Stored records

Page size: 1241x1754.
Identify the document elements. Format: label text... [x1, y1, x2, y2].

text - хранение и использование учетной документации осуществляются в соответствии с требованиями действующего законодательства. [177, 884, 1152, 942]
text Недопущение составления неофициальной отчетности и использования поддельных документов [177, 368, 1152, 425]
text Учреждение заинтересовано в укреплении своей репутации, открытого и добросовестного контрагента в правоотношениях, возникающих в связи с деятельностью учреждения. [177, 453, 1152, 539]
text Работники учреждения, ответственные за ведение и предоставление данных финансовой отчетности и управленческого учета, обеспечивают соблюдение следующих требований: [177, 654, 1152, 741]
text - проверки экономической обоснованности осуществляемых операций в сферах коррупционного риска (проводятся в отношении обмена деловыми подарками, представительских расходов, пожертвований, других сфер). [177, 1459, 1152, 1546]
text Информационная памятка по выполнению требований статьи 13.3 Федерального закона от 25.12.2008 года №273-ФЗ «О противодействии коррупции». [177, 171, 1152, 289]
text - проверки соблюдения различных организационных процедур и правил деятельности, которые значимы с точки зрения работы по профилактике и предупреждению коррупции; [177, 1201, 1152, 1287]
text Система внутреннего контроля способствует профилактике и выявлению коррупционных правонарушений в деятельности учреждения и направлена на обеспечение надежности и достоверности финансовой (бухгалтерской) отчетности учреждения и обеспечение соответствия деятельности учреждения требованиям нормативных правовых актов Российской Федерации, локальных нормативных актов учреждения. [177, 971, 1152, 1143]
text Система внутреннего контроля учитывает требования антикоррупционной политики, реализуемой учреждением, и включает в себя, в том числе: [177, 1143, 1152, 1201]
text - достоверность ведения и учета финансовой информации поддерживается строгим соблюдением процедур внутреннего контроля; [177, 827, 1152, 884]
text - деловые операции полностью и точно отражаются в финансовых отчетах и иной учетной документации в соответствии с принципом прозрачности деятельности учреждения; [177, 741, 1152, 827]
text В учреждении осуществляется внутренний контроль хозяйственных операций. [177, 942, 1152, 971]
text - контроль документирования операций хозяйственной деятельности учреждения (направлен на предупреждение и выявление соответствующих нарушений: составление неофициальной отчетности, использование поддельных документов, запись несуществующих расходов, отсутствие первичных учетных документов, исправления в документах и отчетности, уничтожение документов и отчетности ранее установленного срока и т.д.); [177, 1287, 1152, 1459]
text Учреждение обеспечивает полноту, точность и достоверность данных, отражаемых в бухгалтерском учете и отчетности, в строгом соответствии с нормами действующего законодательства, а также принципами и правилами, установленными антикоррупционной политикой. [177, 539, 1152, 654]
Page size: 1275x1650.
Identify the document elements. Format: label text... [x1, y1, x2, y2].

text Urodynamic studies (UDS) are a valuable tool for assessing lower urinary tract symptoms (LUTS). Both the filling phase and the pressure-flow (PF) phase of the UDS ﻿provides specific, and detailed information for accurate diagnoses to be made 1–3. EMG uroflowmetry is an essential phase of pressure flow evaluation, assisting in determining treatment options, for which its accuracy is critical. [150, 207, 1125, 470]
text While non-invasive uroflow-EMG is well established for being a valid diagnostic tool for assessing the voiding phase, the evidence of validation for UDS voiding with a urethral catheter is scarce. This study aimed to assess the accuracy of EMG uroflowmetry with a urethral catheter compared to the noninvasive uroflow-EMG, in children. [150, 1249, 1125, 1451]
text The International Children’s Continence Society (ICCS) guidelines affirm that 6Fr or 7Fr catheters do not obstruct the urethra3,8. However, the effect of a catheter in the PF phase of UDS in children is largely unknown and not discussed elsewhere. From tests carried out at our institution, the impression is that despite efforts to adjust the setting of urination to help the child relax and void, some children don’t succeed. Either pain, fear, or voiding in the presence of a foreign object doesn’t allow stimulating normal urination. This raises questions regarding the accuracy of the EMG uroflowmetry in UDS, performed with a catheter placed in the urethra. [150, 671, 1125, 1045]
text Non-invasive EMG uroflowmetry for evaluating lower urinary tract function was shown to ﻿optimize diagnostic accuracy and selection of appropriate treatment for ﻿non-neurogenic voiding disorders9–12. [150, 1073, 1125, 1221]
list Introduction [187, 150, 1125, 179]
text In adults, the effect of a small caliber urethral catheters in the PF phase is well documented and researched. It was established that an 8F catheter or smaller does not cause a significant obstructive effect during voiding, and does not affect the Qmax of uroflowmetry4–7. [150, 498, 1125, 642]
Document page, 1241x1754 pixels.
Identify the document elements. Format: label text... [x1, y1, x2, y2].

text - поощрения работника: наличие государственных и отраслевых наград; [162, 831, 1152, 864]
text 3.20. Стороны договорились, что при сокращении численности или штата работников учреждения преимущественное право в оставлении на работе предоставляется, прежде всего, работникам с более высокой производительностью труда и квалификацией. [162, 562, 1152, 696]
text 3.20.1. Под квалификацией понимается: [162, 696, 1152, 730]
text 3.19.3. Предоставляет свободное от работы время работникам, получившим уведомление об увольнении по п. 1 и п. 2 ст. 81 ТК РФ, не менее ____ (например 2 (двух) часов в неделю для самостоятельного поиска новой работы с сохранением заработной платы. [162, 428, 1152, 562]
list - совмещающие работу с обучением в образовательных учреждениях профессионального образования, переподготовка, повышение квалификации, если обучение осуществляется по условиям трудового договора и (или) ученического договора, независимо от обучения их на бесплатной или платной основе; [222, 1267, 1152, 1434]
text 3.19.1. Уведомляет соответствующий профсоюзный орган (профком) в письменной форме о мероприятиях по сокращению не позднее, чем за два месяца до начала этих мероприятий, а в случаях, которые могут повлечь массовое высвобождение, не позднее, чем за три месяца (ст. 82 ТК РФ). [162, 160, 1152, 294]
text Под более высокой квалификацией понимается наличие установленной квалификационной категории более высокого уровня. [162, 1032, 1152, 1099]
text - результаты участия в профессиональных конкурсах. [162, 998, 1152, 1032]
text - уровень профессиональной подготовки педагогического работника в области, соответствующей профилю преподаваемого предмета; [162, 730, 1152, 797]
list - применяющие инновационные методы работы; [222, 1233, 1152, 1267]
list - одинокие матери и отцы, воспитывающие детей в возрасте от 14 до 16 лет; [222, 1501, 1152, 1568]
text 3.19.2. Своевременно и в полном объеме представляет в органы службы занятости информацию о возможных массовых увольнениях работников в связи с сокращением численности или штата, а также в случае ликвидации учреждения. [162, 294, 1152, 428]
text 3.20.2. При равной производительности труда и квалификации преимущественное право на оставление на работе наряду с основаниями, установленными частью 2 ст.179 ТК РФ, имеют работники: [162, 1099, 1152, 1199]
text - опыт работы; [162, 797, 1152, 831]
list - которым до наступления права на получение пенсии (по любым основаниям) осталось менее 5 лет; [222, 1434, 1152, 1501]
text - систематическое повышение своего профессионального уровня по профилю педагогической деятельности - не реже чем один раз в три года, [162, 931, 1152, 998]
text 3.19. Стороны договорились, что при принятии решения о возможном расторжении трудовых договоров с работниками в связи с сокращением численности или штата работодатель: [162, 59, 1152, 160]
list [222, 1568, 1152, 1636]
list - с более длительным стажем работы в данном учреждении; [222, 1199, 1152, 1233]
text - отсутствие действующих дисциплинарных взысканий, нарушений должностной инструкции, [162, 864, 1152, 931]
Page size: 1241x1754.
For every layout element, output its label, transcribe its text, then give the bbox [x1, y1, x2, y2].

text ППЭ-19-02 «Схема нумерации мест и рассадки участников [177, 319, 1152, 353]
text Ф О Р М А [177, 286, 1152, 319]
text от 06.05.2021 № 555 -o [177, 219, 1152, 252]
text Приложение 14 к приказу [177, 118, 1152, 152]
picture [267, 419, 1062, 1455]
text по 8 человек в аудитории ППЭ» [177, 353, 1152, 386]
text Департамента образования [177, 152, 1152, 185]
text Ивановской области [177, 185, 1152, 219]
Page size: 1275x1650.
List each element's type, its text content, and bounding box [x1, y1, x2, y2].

• WORK ORDER:
With the line containing "For every layout" as the first and the final line of the entries above as the last, write out that span exactly and nothing more.

• YOUR RESPONSE:
For every layout element, output its label, transcribe its text, then give the bbox [x1, y1, x2, y2].

text ППЭ-19-02 «Схема нумерации мест и рассадки участников [177, 319, 1152, 353]
text Ф О Р М А [177, 286, 1152, 319]
text от 06.05.2021 № 555 -o [177, 219, 1152, 252]
text Приложение 14 к приказу [177, 118, 1152, 152]
picture [267, 419, 1062, 1455]
text по 8 человек в аудитории ППЭ» [177, 353, 1152, 386]
text Департамента образования [177, 152, 1152, 185]
text Ивановской области [177, 185, 1152, 219]
Page size: 1275x1650.
List each element's type, its text content, and bounding box [x1, y1, x2, y2].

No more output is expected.